Muslims want to dominate through Islam-Koran, religion, and they love violence, the tool, knowing others are afraid. Islam is a Fear based society where 1/2 the population women are abused and kept as slaves.
This is the root of Middle east problem, free Muslim woman, free yourselves. Trillions of dollars, spent on unnecessary wars,
while at home Unemployment over 20%, 7 million homeless, the tax payers money is needed at home, Charity begins at home!
Why does America support 700 bases in 110 countries, whats that for!?!
America heal yourself.
James is not facing up to the Muslim agenda for the world.
Muslims are not victims, as the media shows,
they will kill anyone anywhere for Allah. Ft. Hood screaming Allah Akbar killing Our soldiers.
Wake up America your being Stalked by Islam.
Killing gets you to paradise, makes it easy to kill.Exactly 1000 years ago, Muslims and Christians killing each other, in Jerusalem for paradise or Papal heaven, so killing gets you salvation. A worship in a life hereafter abuses the Now/present. For me it is a shame that Judiasm gave birth to Christianity and Islam, and all they do is kill after the Jew,
like killing your grandparents in their own home
THIS IS HUMANITIES training for thousands of years.
The RABBI on THE CROSS, Bad habits are hard to break,
Crusades,400 years Inquisition 1680 to 1820
115 years later-Holocaust and the cycle begins again in the middle east over Jerusalem, Solomons Temple mount, The city of KING DAVID, 3200 years ago.
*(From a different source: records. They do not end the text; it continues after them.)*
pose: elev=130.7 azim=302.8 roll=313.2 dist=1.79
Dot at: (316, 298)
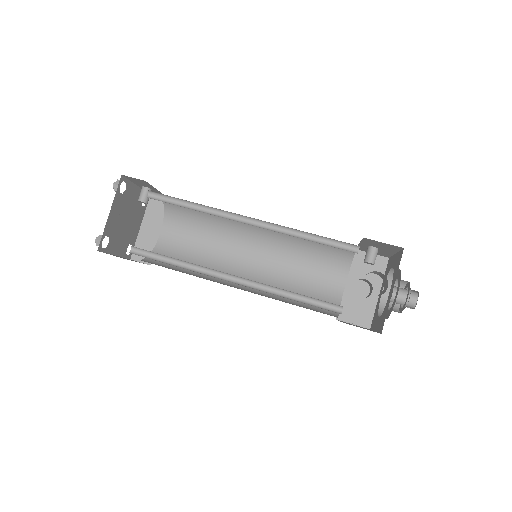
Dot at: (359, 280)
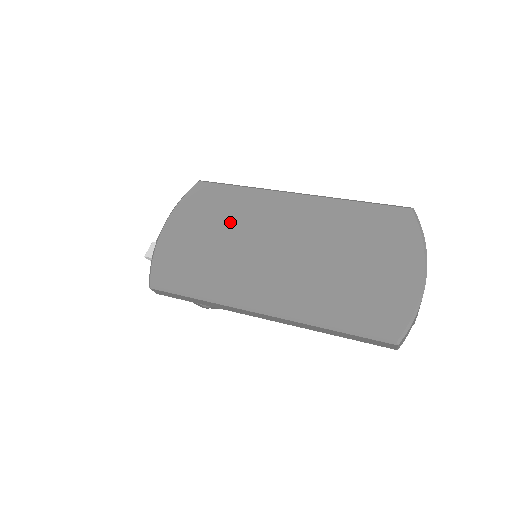
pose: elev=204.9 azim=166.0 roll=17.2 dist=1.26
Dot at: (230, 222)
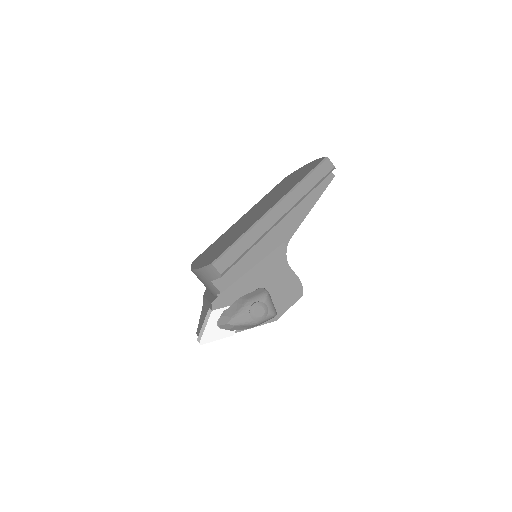
Dot at: (224, 238)
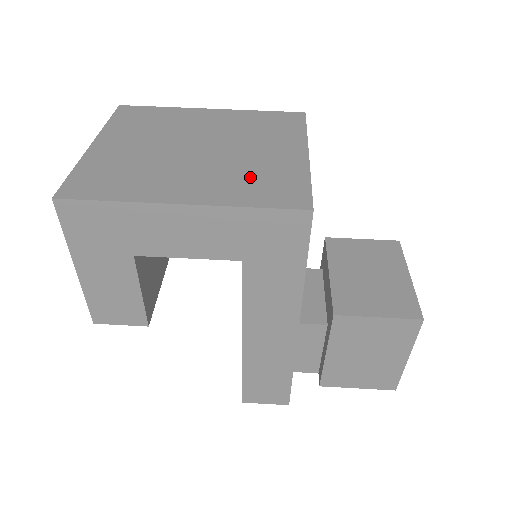
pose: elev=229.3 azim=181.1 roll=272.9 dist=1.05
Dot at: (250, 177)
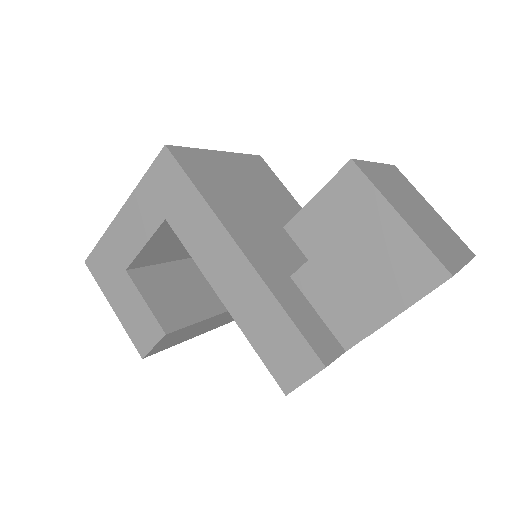
Dot at: occluded
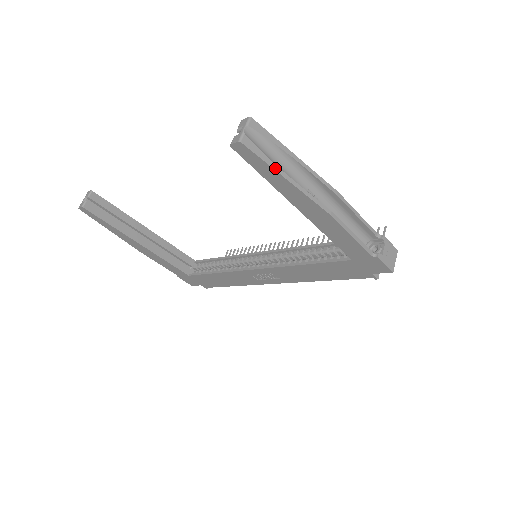
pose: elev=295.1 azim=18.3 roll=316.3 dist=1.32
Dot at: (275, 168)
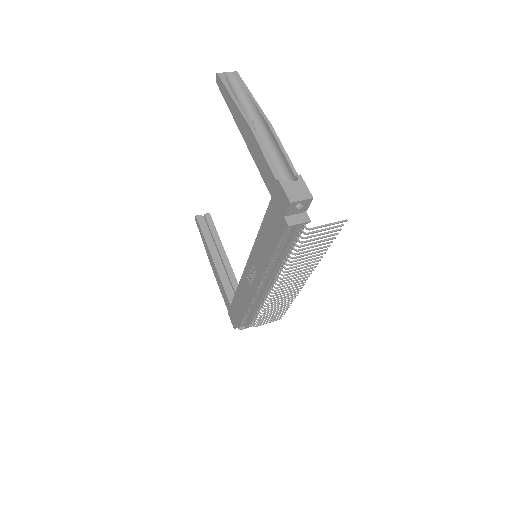
Dot at: (229, 91)
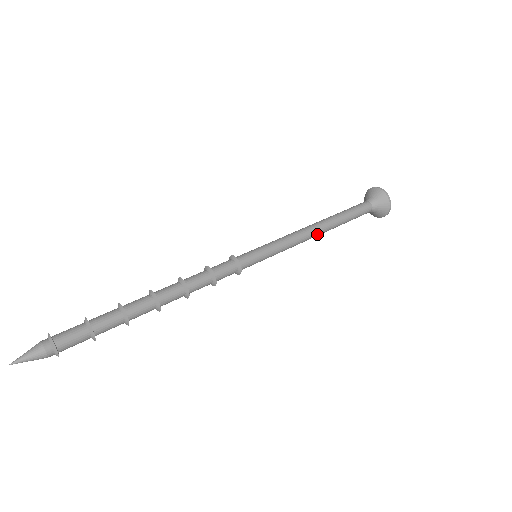
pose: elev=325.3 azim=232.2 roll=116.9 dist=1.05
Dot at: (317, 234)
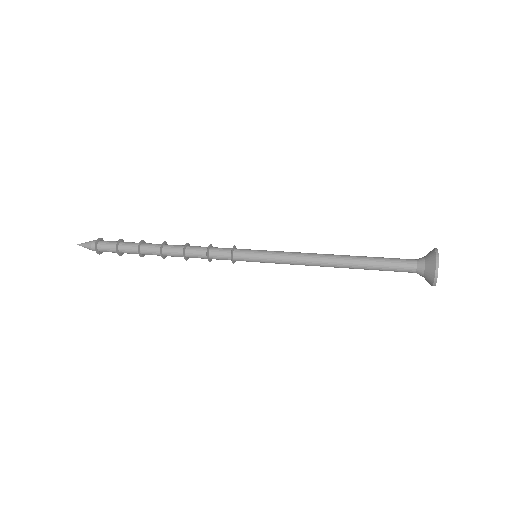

Since 1948 Israel attacked every 7 years by Muslim countries. Jewish year 5770 years of history and only 14 million Jews world-wide, killed off every hundred years .... shameful. Thanks ForaTV, for allowing me to express my thoughts.
While it might be true that globalization causes the increase in fundamentalism, it doesn't follow logically from that that the fundamentalism of different religions are of equivalent danger.
Many people who study Islam find it hard to say that there is a moderate version of Islam. It might be more exact to say that there are nominal Muslims and there are those who practice the teachings -- including the military/political teachings -- of the Quran "religiously".
If globalization has reactivated Islam, considering the clear teachings of the Quran, which are not really open to spectrums of interpretation, and the history of Islam, we have a lot more to be concerned about than if some Hindus become nationalistic or some Christians march against abortionists.
At my point of view fundamentalism in Muslim countries is in general a reaction to the western cultural influence. Values of the western culture are closer to the nature more universal and that is why as agressive as hot vinegar poured out on old stones of the mosque.
I think the resurgence of fundamentalism is primarily a symptom of the "Culture War" between religious conservatives and accelerating changes in science, technology, and social norms. Religious conservatives are usually very authoritarian and resist any change.
Conservative Muslims are especially angry about the liberation of women, which is a symptom of Western influence.
Globalization is not the primary cause of fundamentalism, but is certainly speeding up and intensifying cultural change.